Keys to Understanding

Challenge the little man

Not only that the hero of the story “The Death of an Official” is dying before our eyes. He – which is unique in Russian literature – dies ingloriously and without winning our sympathy. Even his last name, Chervyakov, unequivocally expresses the author’s attitude to his life and death. Meanwhile, the parallel between The Death of an Official and The Overcoat is obvious: Chekhov, with his story, challenges Gogol himself and the entire tradition of Russian literature. According to Chekhov, being a small person is not a sympathetic misfortune, but a guilt worthy of condemnation. Voluntary self-determination. A universal alibi that allows you to surrender to the mercy of fate. Chekhov had the right to such a view. Given its origin, it was practically doomed to vegetate. And how naturally and effortlessly this medical student becomes the first writer and one of the most respected people of the empire!

“AND IT SEEMED THAT A LITTLE MORE — AND THE SOLUTION WILL BE FOUND, AND THEN A NEW, BEAUTIFUL LIFE WILL BEGIN; AND IT WAS CLEAR TO BOTH THAT… THE MOST DIFFICULT AND DIFFICULT JUST BEGINS.”

Dream or act?

Suppose we are not small people. Probably, you need to set yourself ambitious goals – and achieve them. But here Ionych (a classic loser) dreamed of treating people – and he treats, does not stop. Of the main characters of The Seagull, both women are actresses, both men are writers, that is, we are, as it were, in paradise, in the space of childhood dreams come true. But everyone is unhappy. Worse, not everyone is charming in their misfortune. Carefully looking at Chekhov’s heroes, we find a turning point: here the hero stopped dreaming, and began to realize his dream. Here something incredibly important dies in him, and figures like Lopakhin find themselves on the periphery of the sympathies of the author and the reader. What to do? Keep dreaming? But what about useful activities? Chekhov throws up his hands. As, by the way, the artist from the “House with a Mezzanine” does not know how to object to the ardent defender of the Zemstvos and other progressive trends…

In full growth

“Chekhov’s lyrics will become alien to these people at best, annoying and hostile at worst,” wrote Vladislav Khodasevich about us in 1929. – Whoever the future Russia consists of, it will not consist of Chekhov’s heroes.
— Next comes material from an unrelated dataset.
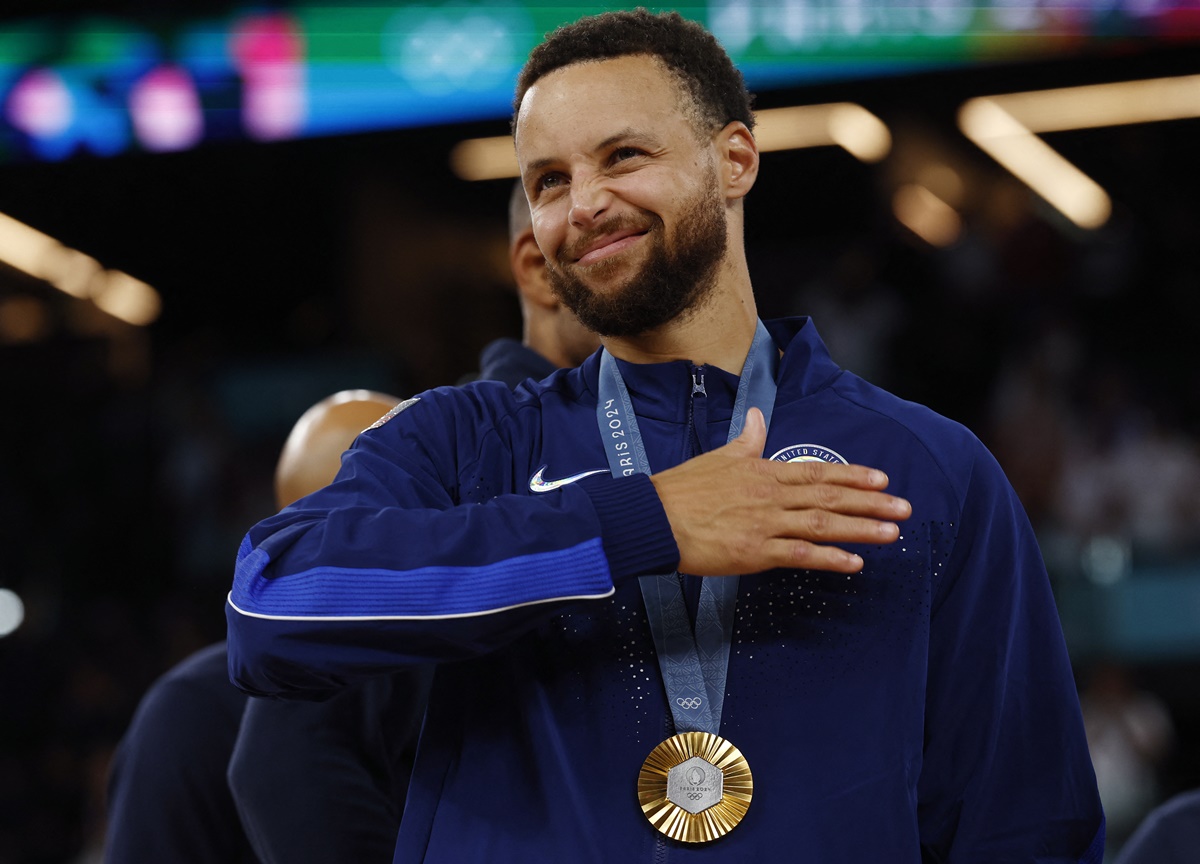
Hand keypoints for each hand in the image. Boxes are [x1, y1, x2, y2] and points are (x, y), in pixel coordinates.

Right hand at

In life, they will only be sick exceptions, in literature they will fall out of love, because they will no longer understand. Only now we are beginning to grow up to Chekhov. In such concepts as personal space (you will agree, very Chekhovian in fact), tolerance. We gradually get used to the fact that the other person is a cosmos, too complex for us to understand, and we learn to live among the cosmos. Not that any of us looked like Chekhov’s hero, but all of us together sometimes look like his heroes. And this is probably not the worst situation in our lives.

About it

  • Collected works of A.P. Chekhov in 15 volumes Book Club Knigovek, 2010.
  • Donald Rayfield “The Life of Anton Chekhov” B.S.G.-Press, 2008.